Work instruction: Go to the line containing "сезаль), що йде" in the records below and print it and every following line exactly, on through the line containing "Гл. ред. чл.-кор.", then stop.

(Records excerpted from a collection)
—————

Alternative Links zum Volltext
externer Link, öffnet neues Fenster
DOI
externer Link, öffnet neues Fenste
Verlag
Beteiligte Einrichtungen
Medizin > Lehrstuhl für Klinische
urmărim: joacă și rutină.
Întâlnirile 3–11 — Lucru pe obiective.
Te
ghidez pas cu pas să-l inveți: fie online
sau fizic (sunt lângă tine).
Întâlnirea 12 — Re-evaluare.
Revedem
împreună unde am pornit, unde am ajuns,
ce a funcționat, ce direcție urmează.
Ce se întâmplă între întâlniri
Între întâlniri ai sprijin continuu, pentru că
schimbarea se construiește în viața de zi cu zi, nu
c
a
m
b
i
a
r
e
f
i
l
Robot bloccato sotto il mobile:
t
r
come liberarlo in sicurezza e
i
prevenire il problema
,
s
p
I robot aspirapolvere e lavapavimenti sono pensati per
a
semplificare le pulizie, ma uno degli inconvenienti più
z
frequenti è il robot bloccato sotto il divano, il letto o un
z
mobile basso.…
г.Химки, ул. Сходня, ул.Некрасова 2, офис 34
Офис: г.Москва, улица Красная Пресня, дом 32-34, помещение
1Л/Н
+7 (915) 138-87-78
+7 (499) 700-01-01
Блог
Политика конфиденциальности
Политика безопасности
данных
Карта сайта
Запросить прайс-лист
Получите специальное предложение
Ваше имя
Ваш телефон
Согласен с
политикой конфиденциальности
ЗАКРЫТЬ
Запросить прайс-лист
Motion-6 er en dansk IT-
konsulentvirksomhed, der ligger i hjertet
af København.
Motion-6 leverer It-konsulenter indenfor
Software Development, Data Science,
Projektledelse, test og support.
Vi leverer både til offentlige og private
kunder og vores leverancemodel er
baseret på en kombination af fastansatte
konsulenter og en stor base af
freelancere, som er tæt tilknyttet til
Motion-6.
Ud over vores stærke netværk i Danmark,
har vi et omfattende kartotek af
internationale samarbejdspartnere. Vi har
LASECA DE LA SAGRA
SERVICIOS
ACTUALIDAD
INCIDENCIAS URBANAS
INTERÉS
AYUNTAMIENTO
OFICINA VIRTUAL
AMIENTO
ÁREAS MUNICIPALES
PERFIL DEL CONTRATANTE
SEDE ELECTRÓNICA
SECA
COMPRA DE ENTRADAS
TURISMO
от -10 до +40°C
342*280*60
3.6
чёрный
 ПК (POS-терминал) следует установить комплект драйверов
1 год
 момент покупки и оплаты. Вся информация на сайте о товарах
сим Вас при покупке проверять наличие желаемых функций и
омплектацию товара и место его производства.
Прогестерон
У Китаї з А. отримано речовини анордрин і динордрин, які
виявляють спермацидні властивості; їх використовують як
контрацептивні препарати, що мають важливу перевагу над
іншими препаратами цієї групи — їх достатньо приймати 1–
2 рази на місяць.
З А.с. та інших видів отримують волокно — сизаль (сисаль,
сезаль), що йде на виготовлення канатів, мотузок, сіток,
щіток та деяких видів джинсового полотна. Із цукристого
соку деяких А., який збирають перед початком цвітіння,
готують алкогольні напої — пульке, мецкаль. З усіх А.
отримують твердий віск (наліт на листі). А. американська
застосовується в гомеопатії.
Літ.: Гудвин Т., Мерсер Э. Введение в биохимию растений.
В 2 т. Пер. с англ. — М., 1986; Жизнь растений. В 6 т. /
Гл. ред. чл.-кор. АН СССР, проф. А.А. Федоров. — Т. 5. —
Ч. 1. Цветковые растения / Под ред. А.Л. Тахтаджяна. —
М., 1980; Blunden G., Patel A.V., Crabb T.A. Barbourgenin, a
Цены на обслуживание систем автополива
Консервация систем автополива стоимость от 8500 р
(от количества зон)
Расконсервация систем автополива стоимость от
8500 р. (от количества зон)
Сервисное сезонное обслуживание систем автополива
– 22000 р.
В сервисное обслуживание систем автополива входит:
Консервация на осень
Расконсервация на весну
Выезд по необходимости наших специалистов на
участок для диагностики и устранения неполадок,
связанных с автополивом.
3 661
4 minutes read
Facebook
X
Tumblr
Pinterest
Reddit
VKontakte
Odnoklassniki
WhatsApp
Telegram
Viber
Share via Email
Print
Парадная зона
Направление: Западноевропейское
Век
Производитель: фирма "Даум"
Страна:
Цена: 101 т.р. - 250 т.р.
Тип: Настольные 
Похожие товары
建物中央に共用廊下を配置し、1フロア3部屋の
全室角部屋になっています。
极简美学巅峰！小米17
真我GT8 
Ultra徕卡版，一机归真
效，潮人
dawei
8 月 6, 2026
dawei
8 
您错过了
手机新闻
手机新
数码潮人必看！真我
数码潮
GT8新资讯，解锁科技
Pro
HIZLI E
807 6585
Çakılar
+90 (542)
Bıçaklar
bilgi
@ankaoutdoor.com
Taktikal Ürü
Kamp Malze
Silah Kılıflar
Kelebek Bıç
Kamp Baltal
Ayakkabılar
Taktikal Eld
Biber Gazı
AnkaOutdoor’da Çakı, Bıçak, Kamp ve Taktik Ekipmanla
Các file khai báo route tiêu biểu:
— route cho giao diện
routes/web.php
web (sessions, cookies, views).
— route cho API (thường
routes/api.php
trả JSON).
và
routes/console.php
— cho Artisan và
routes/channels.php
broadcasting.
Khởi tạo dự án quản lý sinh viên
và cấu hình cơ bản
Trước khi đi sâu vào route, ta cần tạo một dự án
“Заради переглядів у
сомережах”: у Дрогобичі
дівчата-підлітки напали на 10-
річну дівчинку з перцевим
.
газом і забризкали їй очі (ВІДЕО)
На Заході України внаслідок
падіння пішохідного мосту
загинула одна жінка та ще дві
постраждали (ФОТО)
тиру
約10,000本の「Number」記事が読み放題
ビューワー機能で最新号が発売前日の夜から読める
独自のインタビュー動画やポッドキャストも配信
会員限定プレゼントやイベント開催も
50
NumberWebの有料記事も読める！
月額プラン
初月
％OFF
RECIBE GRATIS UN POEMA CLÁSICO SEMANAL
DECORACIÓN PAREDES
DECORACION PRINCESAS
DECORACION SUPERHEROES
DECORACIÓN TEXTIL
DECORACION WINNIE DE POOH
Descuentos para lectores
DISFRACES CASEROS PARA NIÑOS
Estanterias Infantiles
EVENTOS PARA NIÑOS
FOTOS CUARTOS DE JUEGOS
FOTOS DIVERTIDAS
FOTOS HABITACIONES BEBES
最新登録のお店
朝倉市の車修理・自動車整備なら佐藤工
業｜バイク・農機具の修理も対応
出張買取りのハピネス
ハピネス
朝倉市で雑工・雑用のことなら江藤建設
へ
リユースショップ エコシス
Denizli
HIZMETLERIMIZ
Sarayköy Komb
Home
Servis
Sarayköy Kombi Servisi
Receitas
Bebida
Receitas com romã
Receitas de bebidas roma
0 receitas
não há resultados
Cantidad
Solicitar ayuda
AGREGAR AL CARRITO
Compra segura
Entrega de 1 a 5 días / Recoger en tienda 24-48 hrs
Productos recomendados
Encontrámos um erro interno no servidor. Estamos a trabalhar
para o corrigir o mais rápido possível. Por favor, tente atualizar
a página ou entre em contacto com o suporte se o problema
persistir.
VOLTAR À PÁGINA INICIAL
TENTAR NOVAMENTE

—————

Solved problem:
сезаль), що йде на виготовлення канатів, мотузок, сіток,
щіток та деяких видів джинсового полотна. Із цукристого
соку деяких А., який збирають перед початком цвітіння,
готують алкогольні напої — пульке, мецкаль. З усіх А.
отримують твердий віск (наліт на листі). А. американська
застосовується в гомеопатії.
Літ.: Гудвин Т., Мерсер Э. Введение в биохимию растений.
В 2 т. Пер. с англ. — М., 1986; Жизнь растений. В 6 т. /
Гл. ред. чл.-кор. АН СССР, проф. А.А. Федоров. — Т. 5. —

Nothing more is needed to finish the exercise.